─── MATERIALS PROVIDED

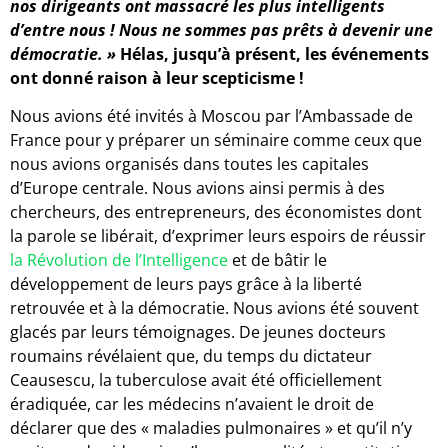
nos dirigeants ont massacré les plus intelligents
d’entre nous ! Nous ne sommes pas prêts à devenir une
démocratie. »
Hélas, jusqu’à présent, les événements
ont donné raison à leur scepticisme !
Nous avions été invités à Moscou par l’Ambassade de
France pour y préparer un séminaire comme ceux que
nous avions organisés dans toutes les capitales
d’Europe centrale. Nous avions ainsi permis à des
chercheurs, des entrepreneurs, des économistes dont
la parole se libérait, d’exprimer leurs espoirs de réussir
la Révolution de l’Intelligence
et de bâtir le
développement de leurs pays grâce à la liberté
retrouvée et à la démocratie. Nous avions été souvent
glacés par leurs témoignages. De jeunes docteurs
roumains révélaient que, du temps du dictateur
Ceausescu, la tuberculose avait été officiellement
éradiquée, car les médecins n’avaient le droit de
déclarer que des « maladies pulmonaires » et qu’il n’y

──────

**PROBLEM DESCRIPTION:** Lines that hold "avions" are the ones to copy, so pick each out from the data.

**TASK ANSWER:**
Nous avions été invités à Moscou par l’Ambassade de
nous avions organisés dans toutes les capitales
d’Europe centrale. Nous avions ainsi permis à des
retrouvée et à la démocratie. Nous avions été souvent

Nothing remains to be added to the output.